Test mask when some actions are unsafe.

Purpose: Validates safety mask masks only unsafe actions.

Given: Failure probabilities [0.05, 0.2] and delta_prime=0.1. When: _compute_safety_mask is called. Then: Mask is [1, 0].

Test type: unit

class POMDPPlanners.tests.test_planners.test_mcts_planners.test_constrained_zero.test_constrained_puct.TestSpuctActionProgressiveWidening[source]

Bases: object

Tests for the spuct_action_progressive_widening function.

test_creates_new_action_on_empty_node()[source]

Test new action is created for a leaf belief node.

Purpose: Validates widening creates new action on first visit.

Given: A leaf belief node with no children. When: spuct_action_progressive_widening is called. Then: A new action node is created and returned.

Test type: unit

test_min_visit_count_at_root()[source]

Test min_visit_count_per_action enforced at root.
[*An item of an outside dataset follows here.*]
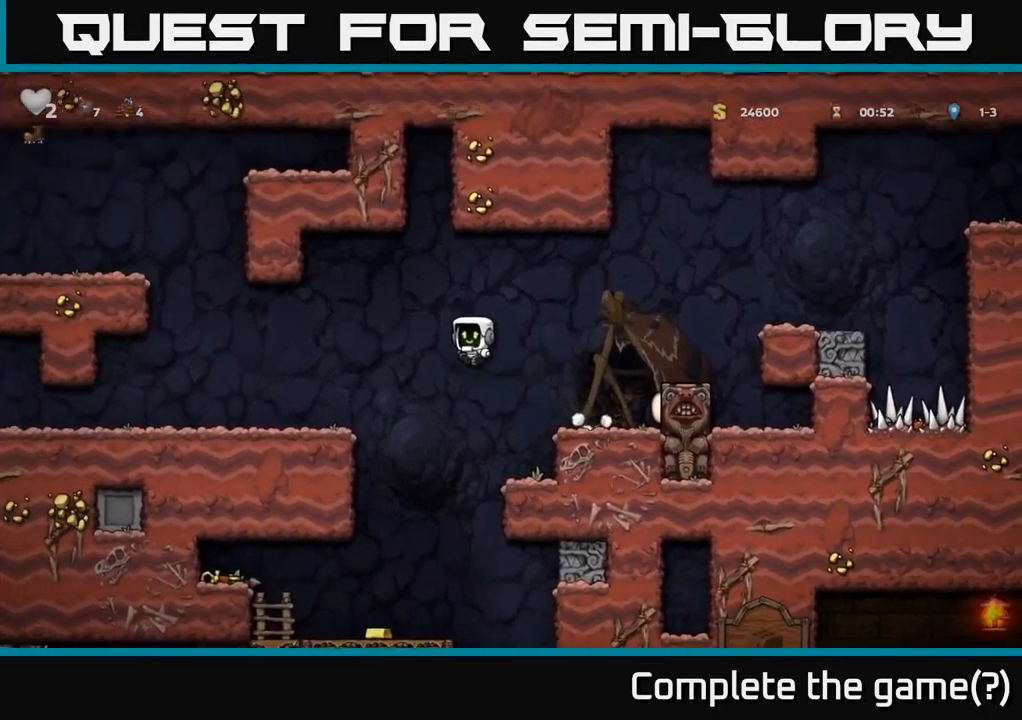
{"buttons": ["DPAD_RIGHT"], "left_stick": "center", "right_stick": "center", "events": [[67, "A", "up"], [384, "DPAD_LEFT", "up"], [434, "DPAD_RIGHT", "down"]]}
Purpose: Validates that at depth 0, unvisited children are returned first.

Given: A root node with two children, one unvisited. When: spuct_action_progressive_widening is called with min_visit_count=1. Then: The unvisited child is returned.

Test type: unit

test_selects_via_spuct_when_not_widening()[source]

Test SPUCT selection when widening threshold not met.

Purpose: Validates SPUCT is used instead of creating new actions.

Given: A node with many children relative to k_a * N^alpha_a. When: spuct_action_progressive_widening is called. Then: An existing child is selected via SPUCT.

Test type: unit

class POMDPPlanners.tests.test_planners.test_mcts_planners.test_constrained_zero.test_constrained_puct.TestSpuctSelection[source]

Bases: object

Tests for the spuct_selection function.

test_all_unsafe_selects_best_q()[source]

Test all-unsafe fallback selects highest PUCT score.

Purpose: Validates unconstrained fallback when all actions unsafe.

Given: Two unsafe actions with Q=[1.0, 3.0] and many visits. When: spuct_selection is called. Then: The higher-Q action is selected (fallback to unconstrained).

Test type: unit

test_matches_puct_when_all_safe()[source]

Test SPUCT matches PUCT when all actions are safe.

Purpose: Validates SPUCT reduces to standard PUCT when safety mask is all ones.

Given: Two actions with Q=[1.0, 3.0], both safe. When: spuct_selection is called. Then: Selects the same action as standard PUCT (higher Q with many visits).

Test type: unit

test_safe_action_preferred_over_unsafe()[source]

Test SPUCT prefers safe actions over unsafe ones.

Purpose: Validates that unsafe actions are masked out.

Given: Two actions with equal Q/visits but action 0 is safe, action 1 is unsafe. When: spuct_selection is called. Then: The safe action (a_0) is selected.

Test type: unit

test_uniform_priors_when_none()[source]

Test SPUCT uses uniform priors when action_priors is None.

Purpose: Validates default prior behavior.

Given: Three actions with different Q-values, no explicit priors. When: spuct_selection is called with action_priors=None. Then: Returns a valid action (no error).

Test type: unit

POMDPPlanners.tests.test_planners.test_mcts_planners.test_constrained_zero.test_constrained_training module

Tests for the ConstrainedZero training utilities.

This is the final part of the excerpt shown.